Of the hostiles, Sitting Bull, his son Crow Foot, Black Bear, Catch the Bear, Little Assiniboine, Chief Spotted Horn Bull, Brave Thunder, and another Chief were killed and many others wounded but taken away by their friends.
The command of the force of 42 police and 3 volunteers fell upon First Duty Sergeant Red Tomahawk, sent through a horseman to inform the troops under Fechet, then gathered his forces within the log house and successfully stood off the hostiles until relief arrived.
The hostiles fled up the Grand River under the leadership of Si-Tanka (Big Foot). The bodies of the dead policemen and Sitting Bull were then placed in an army wagon and delivered to the authorities at Fort Yates, where the police were given military honors at burial and the body of Sitting Bull was buried in a corner of the Military Cemetery, where it still is – a place of much interest.
The dead hostiles were buried sometime later, by Missionary T. L. Riggs, at the place where they fell.
The hostiles were rounded up within a short time in the southern part of South Dakota and the attempt to disarm them met with disaster; a fight was precipitated and about 300 Indians and several soldiers were killed.
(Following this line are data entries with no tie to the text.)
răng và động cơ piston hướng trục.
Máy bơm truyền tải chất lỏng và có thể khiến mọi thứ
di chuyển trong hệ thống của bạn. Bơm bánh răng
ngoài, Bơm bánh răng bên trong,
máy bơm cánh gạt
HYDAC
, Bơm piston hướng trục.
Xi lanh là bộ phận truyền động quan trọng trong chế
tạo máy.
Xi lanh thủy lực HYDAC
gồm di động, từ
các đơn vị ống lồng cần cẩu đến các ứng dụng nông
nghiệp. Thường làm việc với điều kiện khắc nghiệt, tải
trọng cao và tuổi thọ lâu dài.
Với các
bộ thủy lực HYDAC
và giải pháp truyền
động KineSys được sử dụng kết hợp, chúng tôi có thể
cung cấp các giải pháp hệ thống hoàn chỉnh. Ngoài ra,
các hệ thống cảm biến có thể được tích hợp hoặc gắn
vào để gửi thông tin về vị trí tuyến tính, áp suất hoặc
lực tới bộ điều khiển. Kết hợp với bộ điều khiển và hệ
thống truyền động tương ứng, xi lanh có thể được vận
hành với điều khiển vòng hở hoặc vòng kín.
This was at Wounded Knee. The least said about this fight, the better. It is not a particularly bright page of army history.
With the death of Sitting Bull quickly followed by the Wounded Knee affair, the backbone of Indian resistance was broken in the northwest and no cause for unrest nor danger of a border was has since then been experienced, and “All is quiet on the Western Front.”